The covdata
package aims to make data related to the COVID-19 pandemic easily accessible to users of R. Once the package is installed, load it in the usual way:
library(tidyverse)
#> ── Attaching packages ─────────────────────────────────────── tidyverse 1.3.2 ──
#> ✔ ggplot2 3.4.0 ✔ purrr 1.0.1
#> ✔ tibble 3.1.8 ✔ dplyr 1.0.10
#> ✔ tidyr 1.2.1 ✔ stringr 1.5.0
#> ✔ readr 2.1.3 ✔ forcats 0.5.2
#> ── Conflicts ────────────────────────────────────────── tidyverse_conflicts() ──
#> ✖ dplyr::filter() masks stats::filter()

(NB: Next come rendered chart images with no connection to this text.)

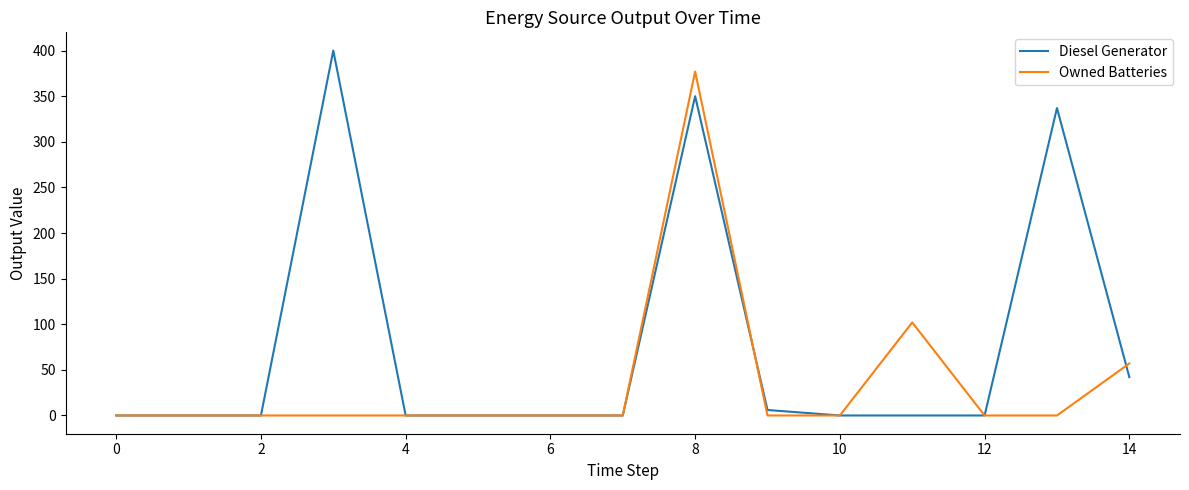

Which series has the largest range (max minus min)?

Diesel Generator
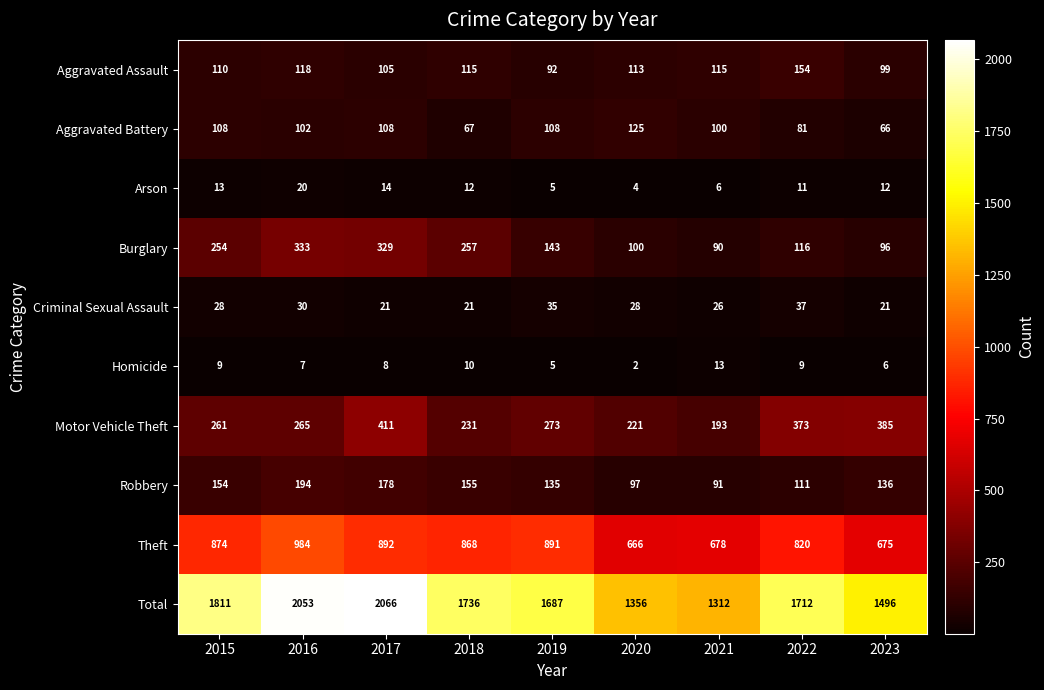

At which category is the sum across all series the highest?

2017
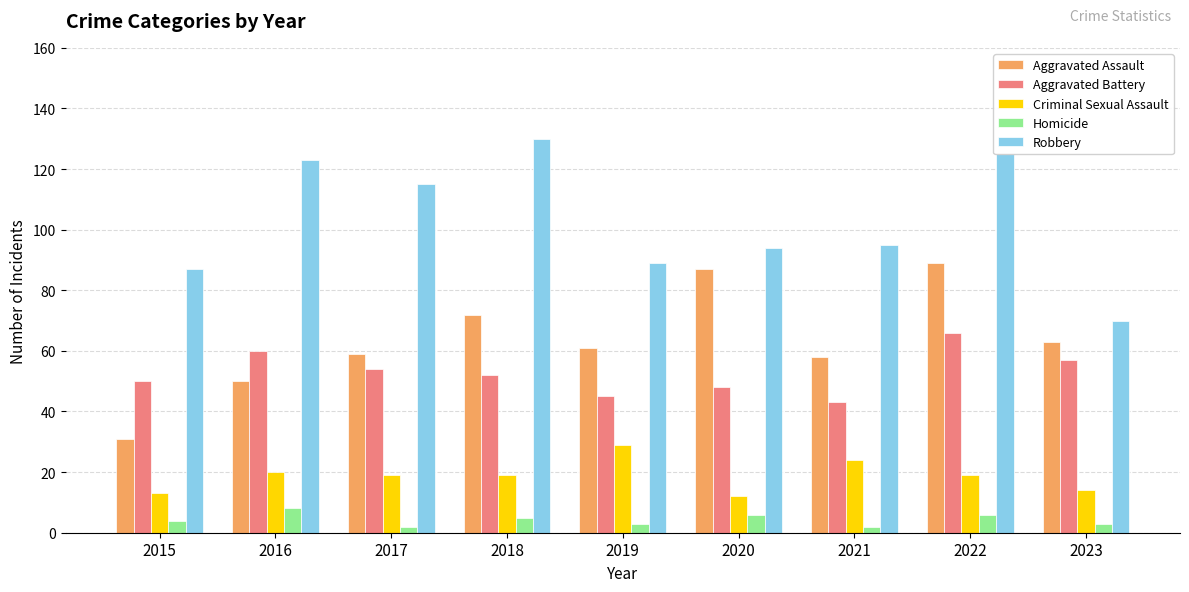

Rank the series by their maximum value, from highest to lowest.

Robbery, Aggravated Assault, Aggravated Battery, Criminal Sexual Assault, Homicide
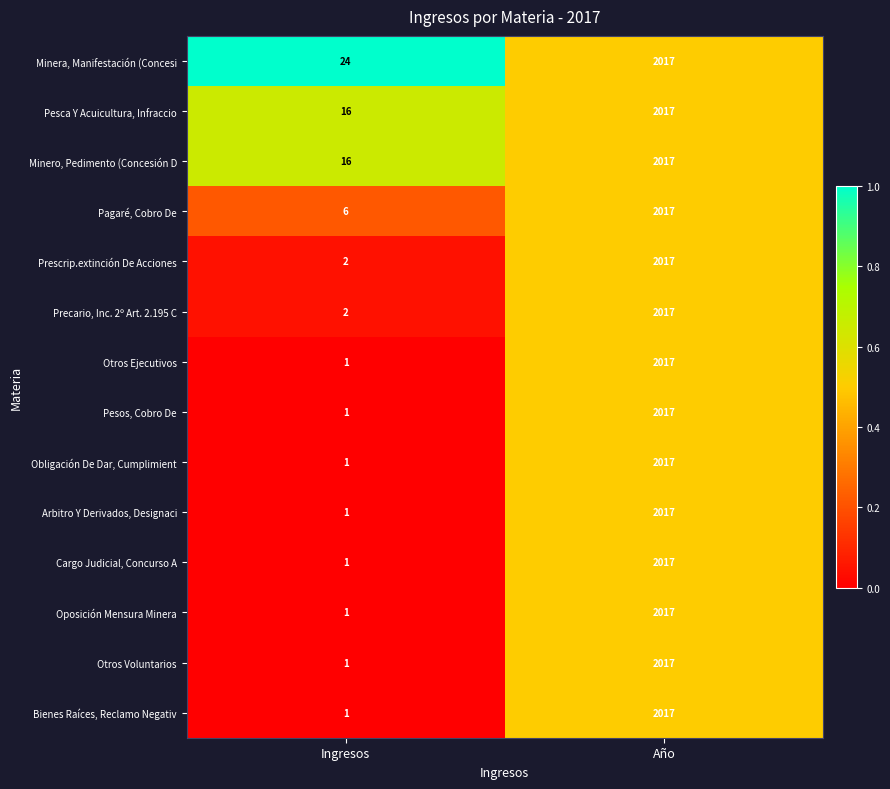

What is the difference between the maximum and minimum values in the Otros Ejecutivos series?

2016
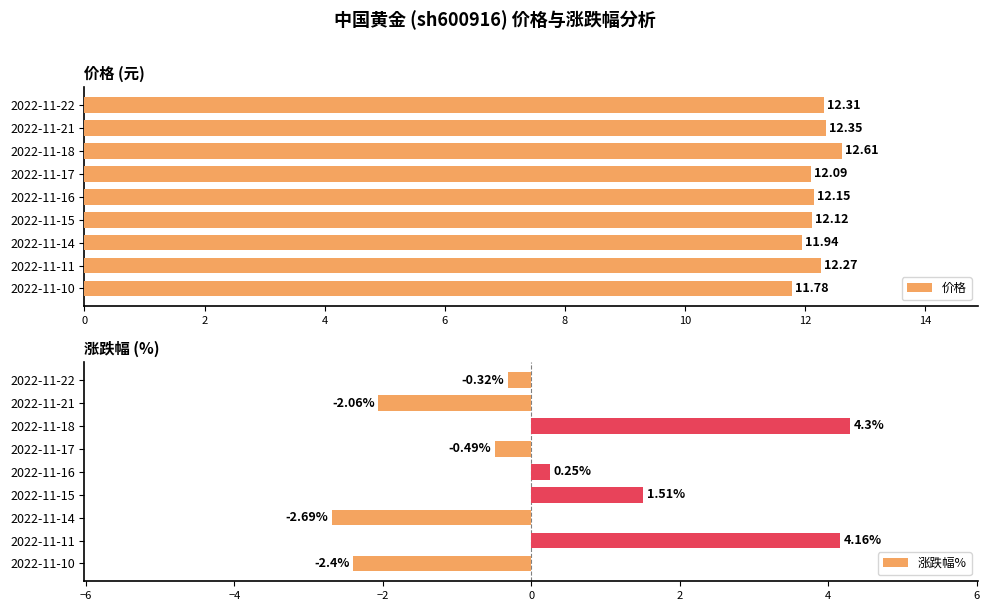

List the series in order of their overall mean, highest first.

价格, 涨跌幅%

#> ✖ dplyr::lag() masks stats::lag()
library(covdata)
#>
#> Attaching package: 'covdata'
#>
#> The following object is masked from 'package:datasets':
#>
#> uspop
Loading the package makes a variety of datasets available for use. Because the data are in tibbles, the use of the tidyverse
suite of packages is strongly recommended, though it is not required. If use the data objects as dataframes (i.e., without loading the tidyverse
packages) you will need to re-encode some variables, most importantly date
and date-time
columns, for them to behave as expected.
Individual datasets are documented on their help pages. The documentation includes details on properly citing the source of the data and, in some cases, the terms of use under which it is provided. The vignettes in the package provide a brief overview of several of the datasets. These include:
vignette("ecdc-data")
vignette("us-data")
vignette("new-york-times")
vignette("mobility-data")
vignette("coronanet-data")
vignette("excess-mortality")
The data are provided as-is. More information about collection methods, scope, limits, and possible sources of error in the data can be found in the documentation provided by their respective sources. Follow the links above, and see the vignettes in the package. The collection and effective reporting of case and mortality data by national governments has technical and political aspects influenced by, amongst other things, the varying capacity of states to test, track and measure events in a timely fashion, the varying definitions, criteria, and methods employed by states in registering cases and deaths, and the role of politics in the exercise of capacity and the reporting of unflattering news. Researchers should take care to familiarize themselves with these issues prior to making strong claims based on these data.